A investigação das candidaturas de laranjas do PSL, caso revelado pela Folha de S.Paulo em fevereiro de 2019, inclui seu presidente nacional, Luciano Bivar.

Ele foi indiciado pela Polícia Federal sob suspeita de cometer três crimes na eleição passada. Sob seu comando, a sigla em Pernambuco lançou candidatas que não fizeram de fato campanha. A cota de gênero obriga a aplicação de pelo menos 30% do dinheiro de campanha nas candidaturas femininas.

Bivar e Marcelo Álvaro sempre negaram participação em qualquer irregularidade.

Conforme a Folha de S.Paulo mostrou neste domingo (2), o PSL multiplicou gastos de dinheiro público adquirindo artigos de luxo, como carro de R$ 165 mil e poltronas de R$ 3.600.

A partir de 2019, após a onda que elegeu Jair Bolsonaro, passou a ter direito à maior fatia do Fundo Partidário. Pulou de menos de R$ 700 mil para cerca de R$ 9 milhões ao mês.

Os contratos e relatórios de atividades da advogada Fernanda Lage Martins da Costa constam da papelada que integra a prestação de contas do PSL relativa a 2019.

O partido colocou a documentação em seu site após os atritos públicos com Bolsonaro –pela lei, a sigla só teria que prestar contas em junho deste ano.

Em seus relatórios de trabalho, Fernanda relata visitas à PF e o acompanhamento jurídico das candidatas laranjas.

À Folha a advogada ressaltou que a lei dos partidos políticos permite a contratação de serviços jurídicos para “litígios que envolvam candidatos do partido, eleitos ou não, relacionados exclusivamente ao processo eleitoral”.

O tema é fonte de controvérsia, inclusive no Congresso, que foi o responsável por incluir essa redação na lei, em setembro de 2019, ou seja, sete meses após a contratação da advogada pelo PSL.
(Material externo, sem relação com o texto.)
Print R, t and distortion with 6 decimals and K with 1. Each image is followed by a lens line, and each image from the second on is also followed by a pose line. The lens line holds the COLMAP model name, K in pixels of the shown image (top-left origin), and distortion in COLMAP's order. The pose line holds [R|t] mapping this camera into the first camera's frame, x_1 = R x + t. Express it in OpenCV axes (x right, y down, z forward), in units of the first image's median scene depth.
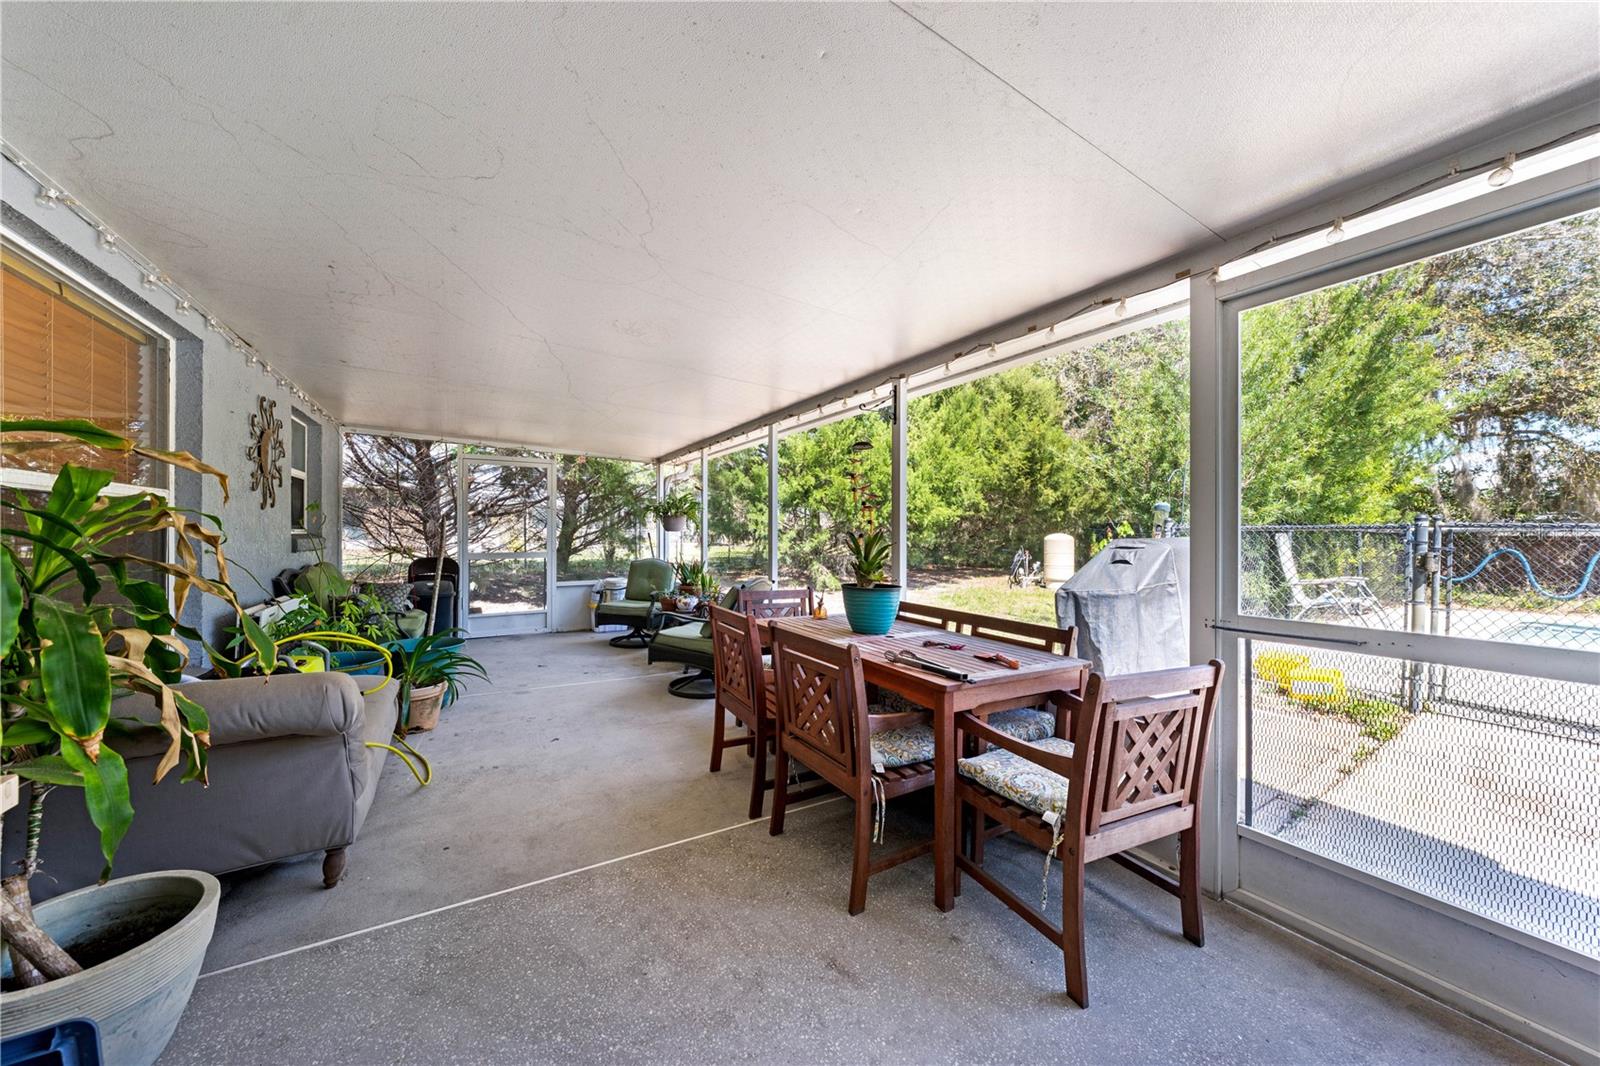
lens RADIAL K [[539.0, 0, 799.8], [0, 539.0, 526.3], [0, 0, 1]] dist [-0.003181, 0.000049]
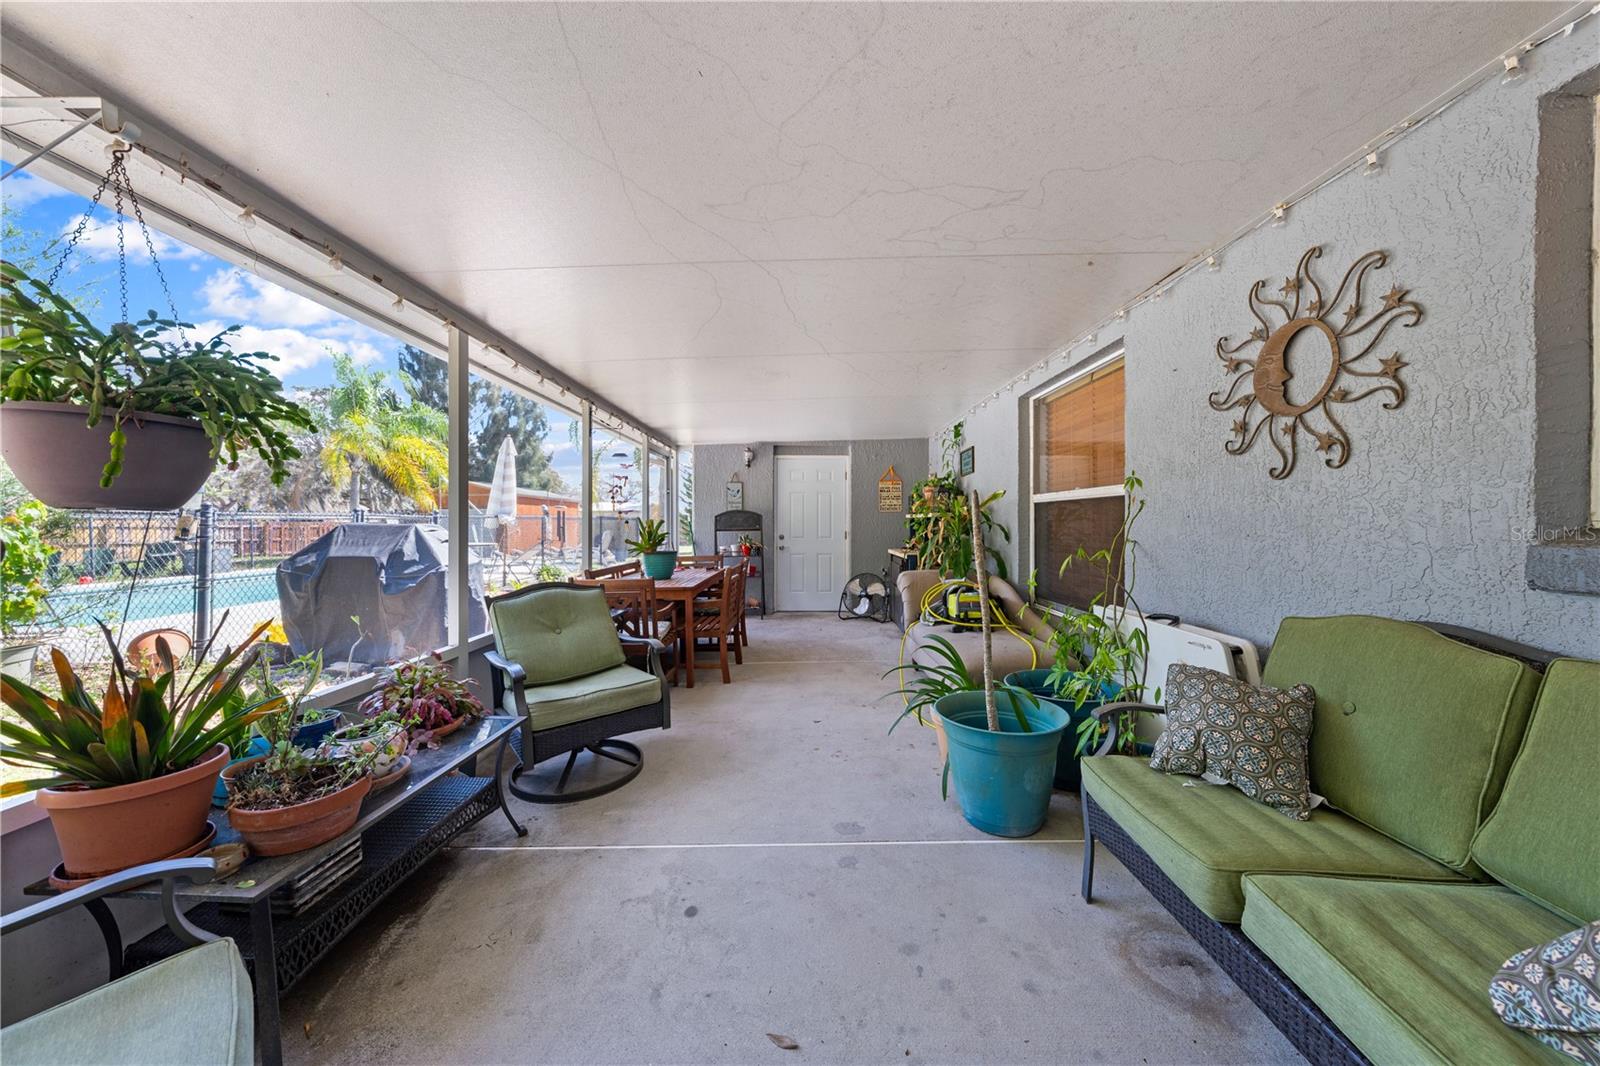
lens RADIAL K [[539.0, 0, 799.6], [0, 539.0, 528.0], [0, 0, 1]] dist [-0.003181, 0.000049]
pose [[-0.850921, -0.009932, 0.525200, -0.865000], [-0.003734, 0.999910, 0.012860, 0.012914], [-0.525281, 0.008981, -0.850881, 1.698394]]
“As ditas candidatas investigadas concorreram às eleições de 2018 pelo PSL e são filiadas à agremiação até a presente data. Pediram ao partido assistência jurídica, o que foi concedido pelos membros da administração. Acredita o PSL existir uma grave distorção dos fatos envolvendo não só as ex-candidatas, como também diversos integrantes da administração estadual nas eleições passadas. A pecha de ‘candidaturas laranjas’ macula, sem justa causa, a imagem do partido”, afirma a advogada.

Fernanda diz ainda que foi contratada para atuar na reestruturação do partido em Minas porque o diretório tinha “diversas pendências financeiras e de prestação de contas” e “vinha cumprindo, há anos, sucessivas penalidades eleitorais por desaprovação das prestações de contas, partidária e eleitoral, especificamente de 2007 a 2016”.
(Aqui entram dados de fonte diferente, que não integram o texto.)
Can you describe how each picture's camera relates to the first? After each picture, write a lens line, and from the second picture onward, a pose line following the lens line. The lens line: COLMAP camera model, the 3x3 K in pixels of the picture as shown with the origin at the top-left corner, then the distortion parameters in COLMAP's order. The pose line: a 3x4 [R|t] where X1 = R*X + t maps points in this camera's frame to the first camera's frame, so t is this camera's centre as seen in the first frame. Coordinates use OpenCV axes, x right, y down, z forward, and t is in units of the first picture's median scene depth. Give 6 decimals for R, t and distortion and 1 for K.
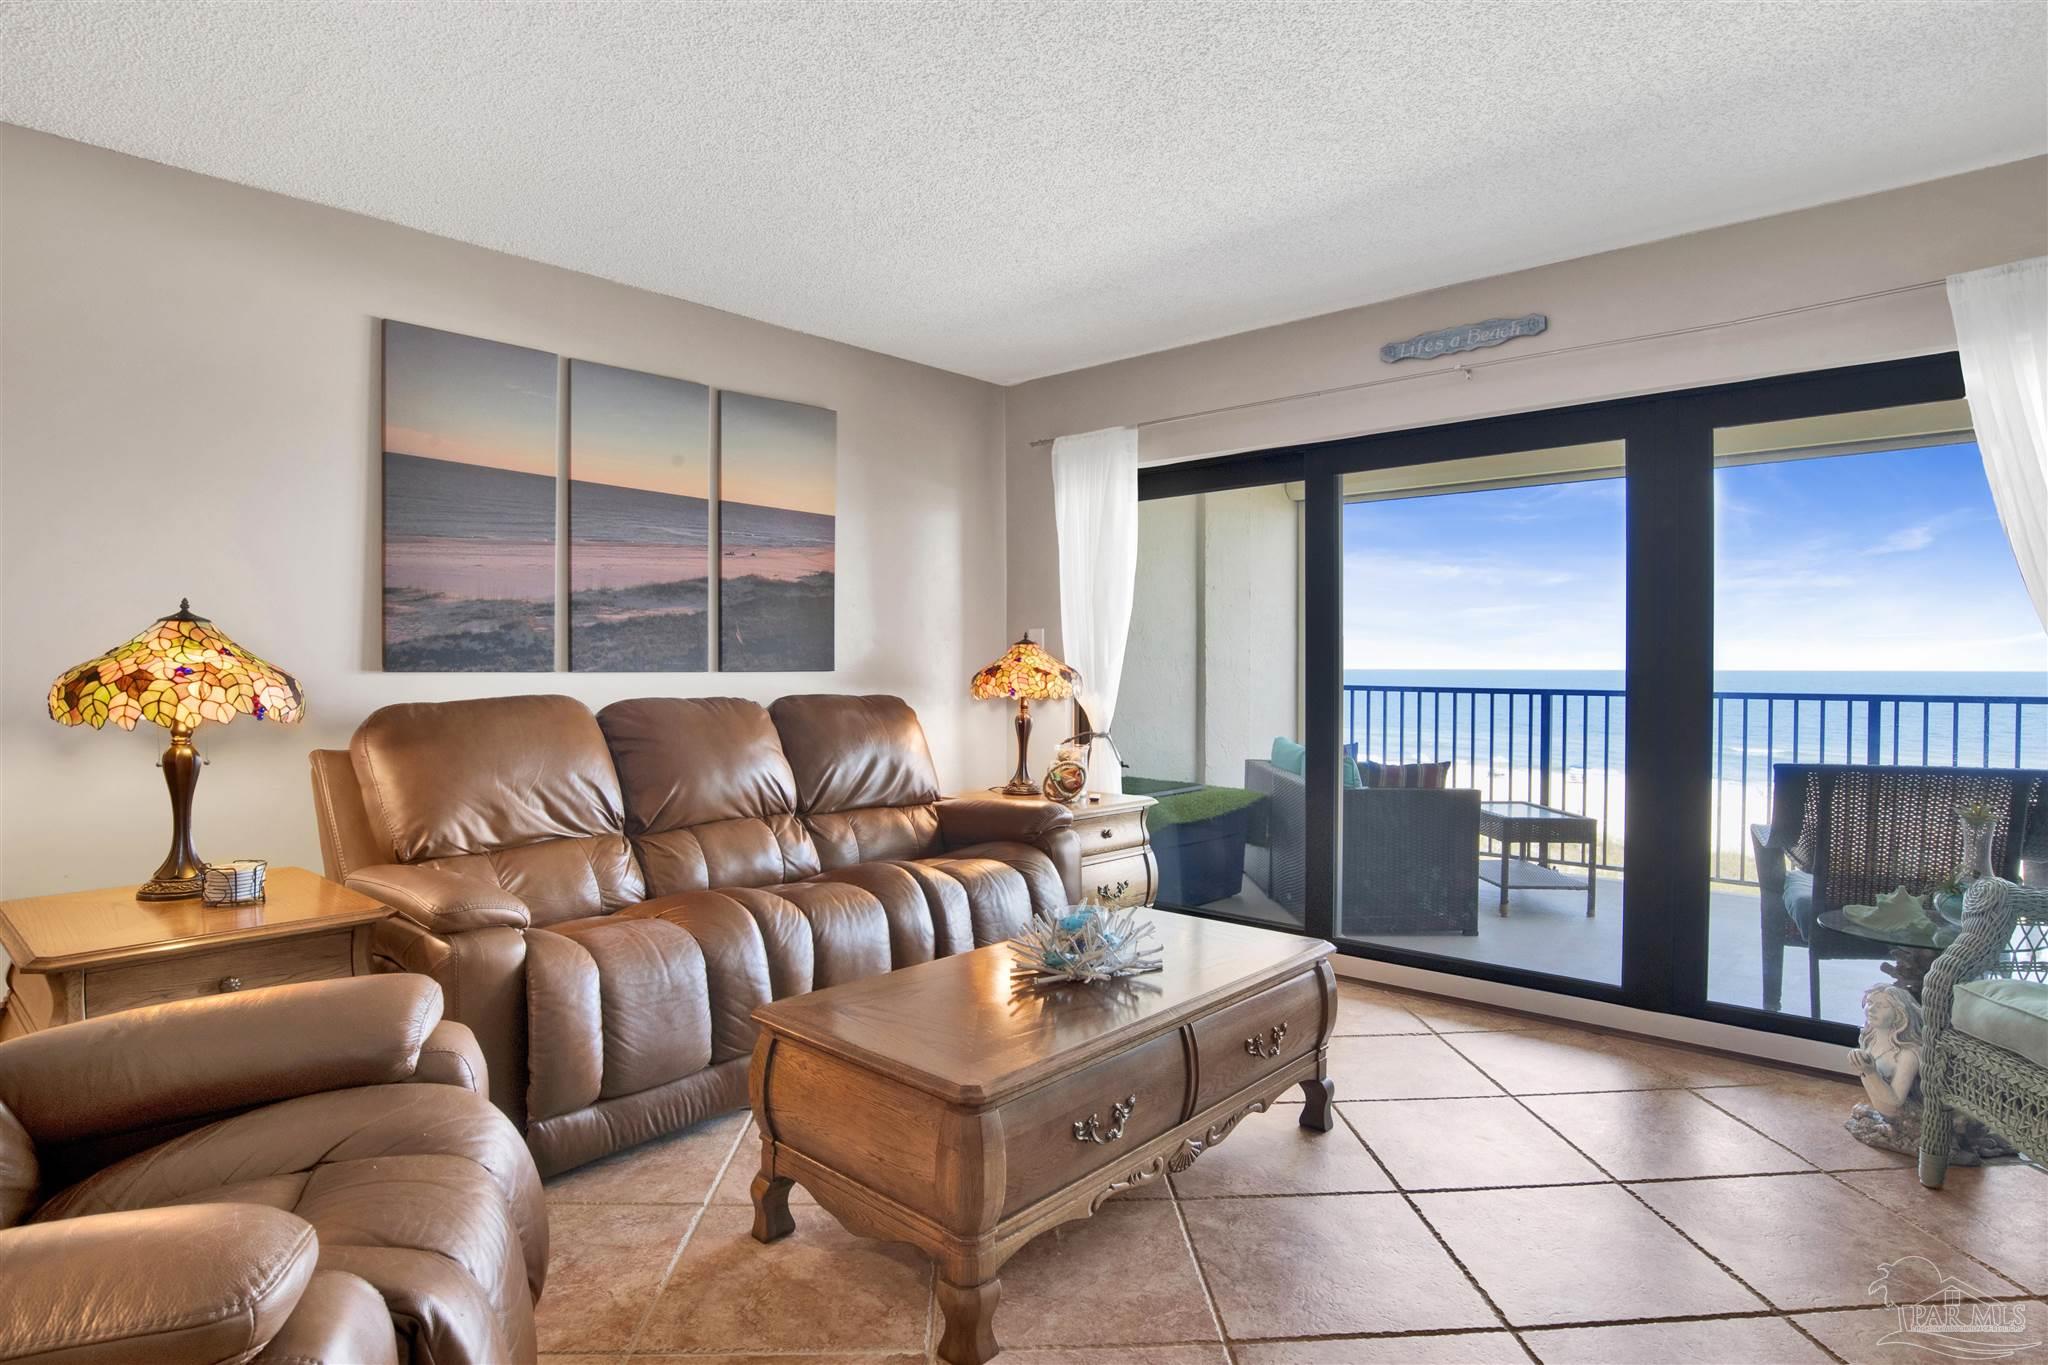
lens RADIAL K [[1061.8, 0, 1063.2], [0, 1061.8, 679.6], [0, 0, 1]] dist [-0.027636, 0.002413]
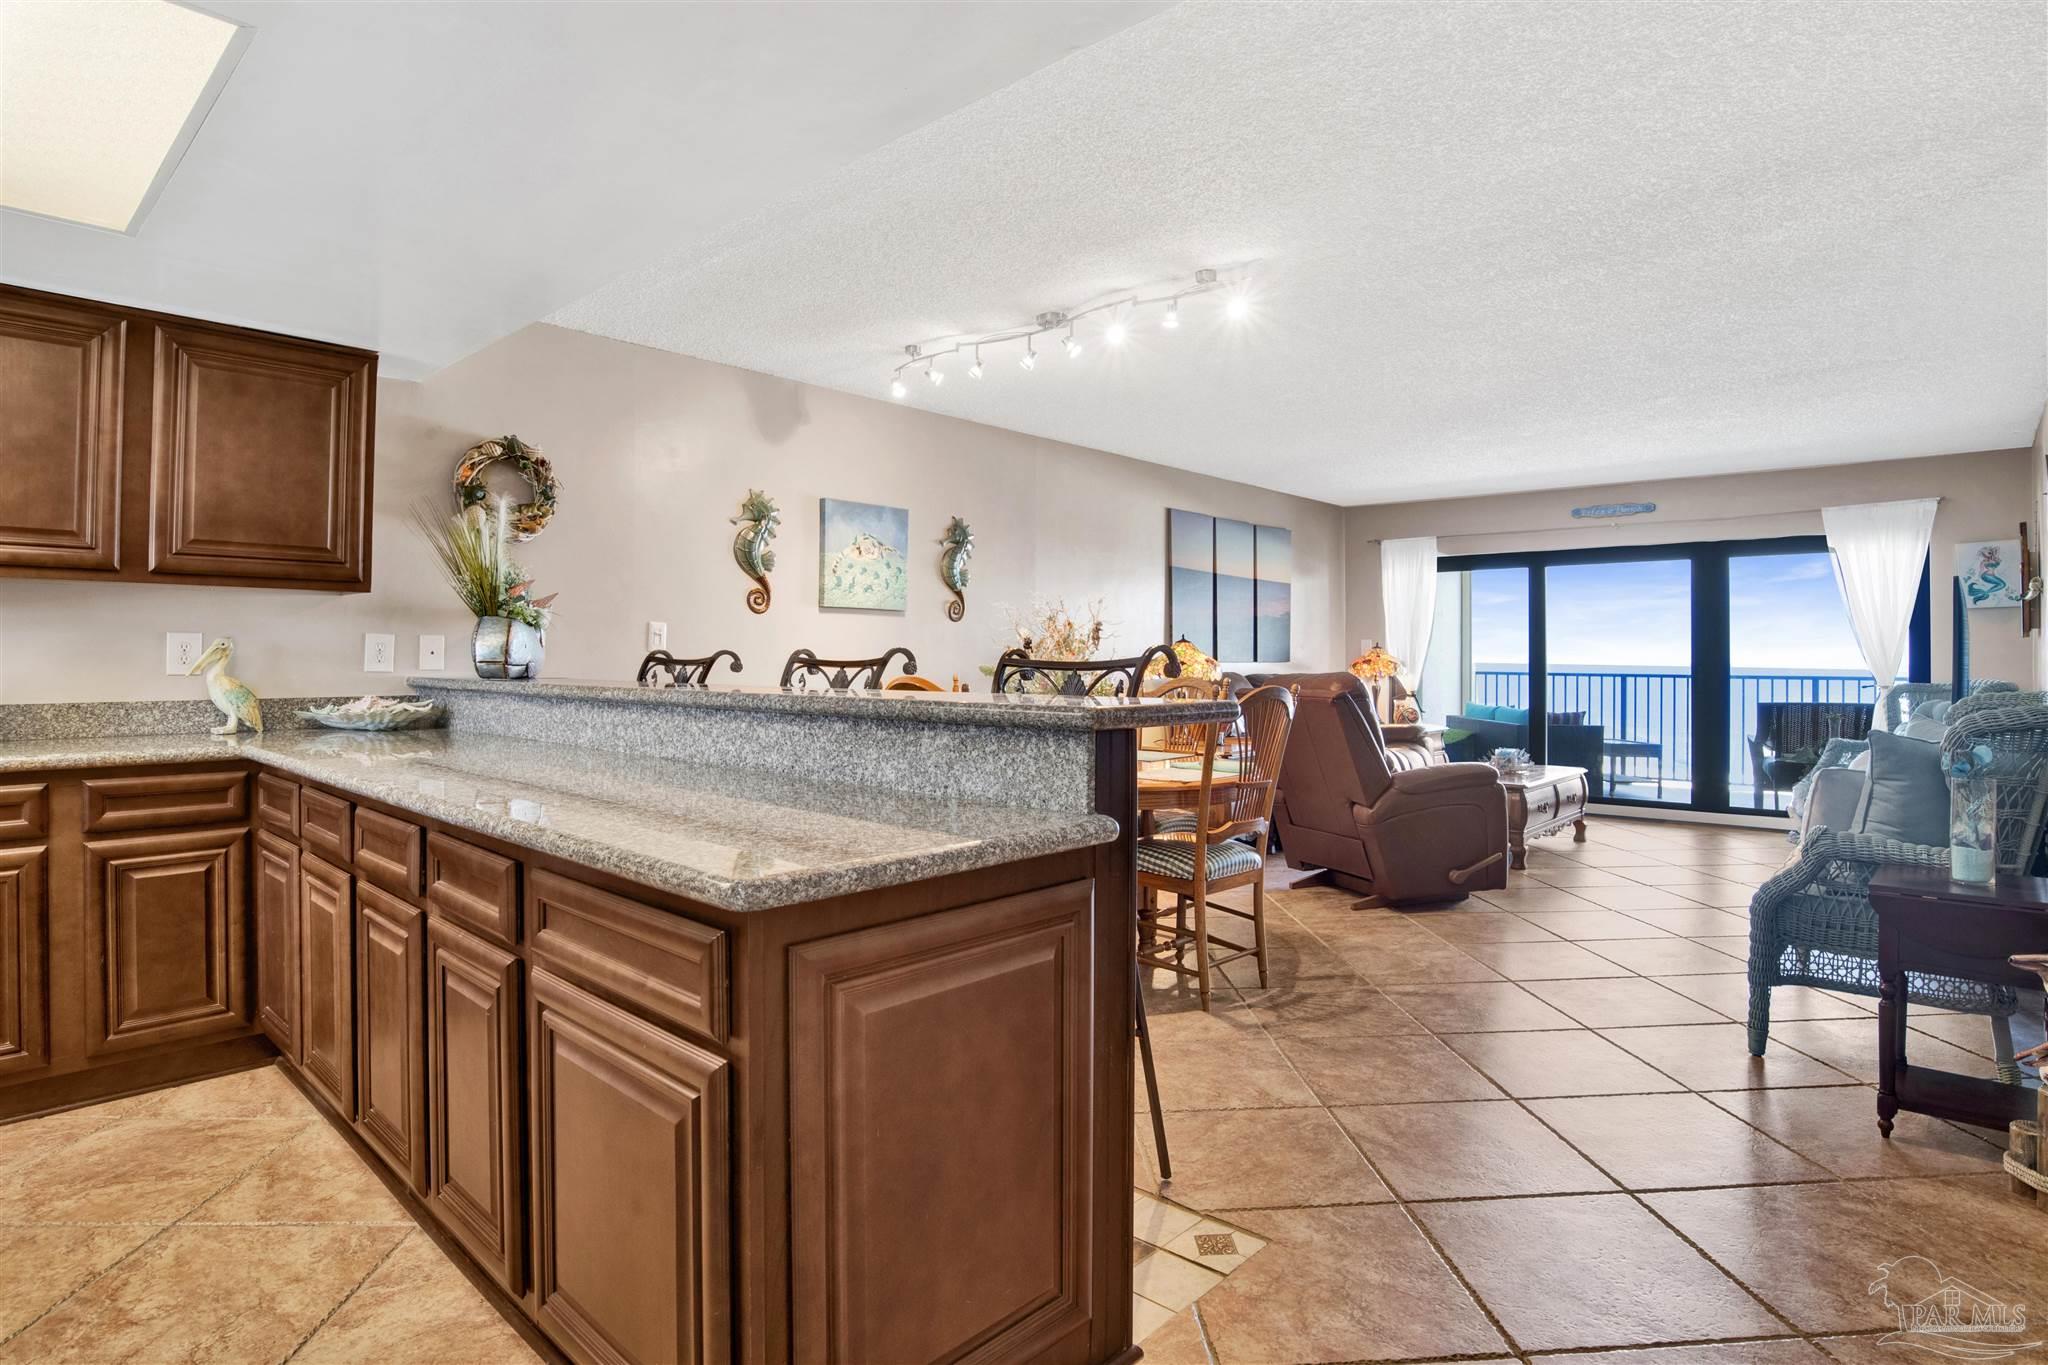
lens RADIAL K [[1123.5, 0, 1028.4], [0, 1123.5, 651.6], [0, 0, 1]] dist [-0.042837, 0.014338]
pose [[0.999981, 0.001222, 0.006097, -0.766599], [-0.001091, 0.999772, -0.021330, 0.019598], [-0.006122, 0.021322, 0.999754, -1.160095]]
Segundo ela, o partido só voltou a receber verbas do Fundo Partidário em novembro, “com a regularização de sua situação jurídico-eleitoral, após intenso trabalho realizado por esta profissional.”

Os documentos da prestação de contas do PSL mostram que, fora a folha de pagamento, o maior gasto do partido é com advogados: R$ 1,35 milhão em 2018 e R$ 2,6 milhões no ano passado.

Entre os escritórios que receberam verba do PSL em 2018 e 2019 está o de Karina Kufa, responsável pela prestação de contas da campanha de Jair Bolsonaro. Rompida com o PSL, hoje ela é uma das que trabalham para colocar de pé o Aliança pelo Brasil.

Em 2018 há registro de R$ 114 mil pagos pelo partido, incluindo um contrato de R$ 100 mil para prestação de contas da legenda daquele ano.

Em 2019, os documentos do PSL mostram mais dois contratos, um de R$ 200 mil para representar o partido em ações no STF e outro, de R$ 40 mil ao mês, para serviços jurídicos ao PSL de São Paulo.

Em nota, o PSL afirmou que o crescimento do partido em relação a 2018 justifica o aumento dos gastos, e que todos eles foram feitos de forma legal e com serviços efetivamente prestados.

O Palácio do Planalto não quis se manifestar.